To encourage more firms from non-mandatory sectors to raise income of their workers, the government is initiating something known as a PWM Mark.

From next year, a PWM Mark will be issued to companies that voluntarily pay progressive wages and provide job progression pathways to their low-wage workers. This is to encourage firms to be progressive. But this PWM Mark will not benefit businesses unless consumers play a part too.  Consumers are encouraged to support organisations that have voluntarily adopted the PWM by buying their products or services. 

Read Also: Enabling Mark: Singapore’s Framework For Hiring Employees With Disabilities

#5 Advance the well-being of lower-wage workers

Besides pay, providing a better work environment no doubt boosts the well-being of workers. This is another area that the workgroup is looking at. 

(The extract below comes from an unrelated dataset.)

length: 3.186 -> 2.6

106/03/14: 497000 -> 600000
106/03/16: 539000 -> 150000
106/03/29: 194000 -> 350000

Under the Workcare initiative that was launched last year, guidelines were issued on how to set up proper rest areas for cleaners and security officers. Recommendations such as lockers for workers to keep their items, access to drinking water and adequate ventilation were also made. 

However, more can still be done to improve the well-being of lower-wage workers and the new TW-LWW aims to look at this area under their proposed interventions. 

Being “sensitive to business conditions”

While the TW-LWW will look at more measures beyond PWM, MOM stated that the workgroup will be “sensitive to business conditions” so that firms will not be discouraged from hiring workers due to the recommended measures.

This is important in the current climate, as economic weakness is affecting businesses in many sectors and as unemployment – with citizen unemployment rising to 4.9% –  already above the 2008 Global Financial Crisis (GFC) levels.